** DATA EXTRACTS follows **
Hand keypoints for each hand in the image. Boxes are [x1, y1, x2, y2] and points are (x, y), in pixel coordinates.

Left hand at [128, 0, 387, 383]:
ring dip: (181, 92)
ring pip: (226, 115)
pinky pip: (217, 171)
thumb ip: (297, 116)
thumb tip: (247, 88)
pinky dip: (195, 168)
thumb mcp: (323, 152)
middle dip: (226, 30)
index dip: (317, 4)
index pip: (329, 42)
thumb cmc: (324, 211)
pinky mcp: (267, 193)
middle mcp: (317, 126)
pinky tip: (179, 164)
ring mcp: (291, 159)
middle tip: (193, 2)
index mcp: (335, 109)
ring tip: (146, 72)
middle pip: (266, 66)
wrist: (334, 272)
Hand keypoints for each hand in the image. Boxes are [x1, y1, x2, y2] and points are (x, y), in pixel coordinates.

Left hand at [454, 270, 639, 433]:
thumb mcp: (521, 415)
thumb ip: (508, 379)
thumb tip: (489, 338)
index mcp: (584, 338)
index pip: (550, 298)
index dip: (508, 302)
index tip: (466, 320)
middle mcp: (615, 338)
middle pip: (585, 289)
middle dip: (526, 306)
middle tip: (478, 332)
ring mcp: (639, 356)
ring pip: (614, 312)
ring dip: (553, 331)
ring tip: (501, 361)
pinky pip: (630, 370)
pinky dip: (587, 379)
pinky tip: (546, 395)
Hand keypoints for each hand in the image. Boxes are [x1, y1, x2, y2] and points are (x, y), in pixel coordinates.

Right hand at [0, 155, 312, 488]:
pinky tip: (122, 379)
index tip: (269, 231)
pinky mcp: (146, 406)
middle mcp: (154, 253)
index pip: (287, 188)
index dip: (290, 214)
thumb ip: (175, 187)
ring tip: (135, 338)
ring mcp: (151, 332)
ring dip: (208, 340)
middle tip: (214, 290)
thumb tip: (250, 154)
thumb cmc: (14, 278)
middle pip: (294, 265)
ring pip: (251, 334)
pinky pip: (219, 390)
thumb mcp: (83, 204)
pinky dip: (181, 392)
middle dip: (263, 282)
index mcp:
** End of DATA EXTRACTS **
# ABOUT THIS TASK
So that nothing is lost, transcribe each entry exactly as written.

# RESPONSE TO THIS EXERCISE
Hand keypoints for each hand in the image. Boxes are [x1, y1, x2, y2] and points are (x, y), in pixel coordinates.

Left hand at [128, 0, 387, 383]:
ring dip: (181, 92)
ring pip: (226, 115)
pinky pip: (217, 171)
thumb ip: (297, 116)
thumb tip: (247, 88)
pinky dip: (195, 168)
thumb mcp: (323, 152)
middle dip: (226, 30)
index dip: (317, 4)
index pip: (329, 42)
thumb cmc: (324, 211)
pinky mcp: (267, 193)
middle mcp: (317, 126)
pinky tip: (179, 164)
ring mcp: (291, 159)
middle tip: (193, 2)
index mcp: (335, 109)
ring tip: (146, 72)
middle pip: (266, 66)
wrist: (334, 272)
Hand keypoints for each hand in the image. Boxes are [x1, y1, x2, y2] and points are (x, y), in pixel coordinates.

Left hand at [454, 270, 639, 433]:
thumb mcp: (521, 415)
thumb ip: (508, 379)
thumb tip: (489, 338)
index mcp: (584, 338)
index pip: (550, 298)
index dip: (508, 302)
index tip: (466, 320)
middle mcp: (615, 338)
middle pip: (585, 289)
middle dip: (526, 306)
middle tip: (478, 332)
ring mcp: (639, 356)
ring pip: (614, 312)
ring dip: (553, 331)
ring tip: (501, 361)
pinky pip: (630, 370)
pinky dip: (587, 379)
pinky tip: (546, 395)
Hand keypoints for each hand in the image. Boxes are [x1, y1, x2, y2] and points are (x, y), in pixel coordinates.

Right hand at [0, 155, 312, 488]:
pinky tip: (122, 379)
index tip: (269, 231)
pinky mcp: (146, 406)
middle mcp: (154, 253)
index pip: (287, 188)
index dip: (290, 214)
thumb ip: (175, 187)
ring tip: (135, 338)
ring mcp: (151, 332)
ring dip: (208, 340)
middle tip: (214, 290)
thumb tip: (250, 154)
thumb cmc: (14, 278)
middle pip: (294, 265)
ring pip: (251, 334)
pinky pip: (219, 390)
thumb mcp: (83, 204)
pinky dip: (181, 392)
middle dip: (263, 282)
index mcp:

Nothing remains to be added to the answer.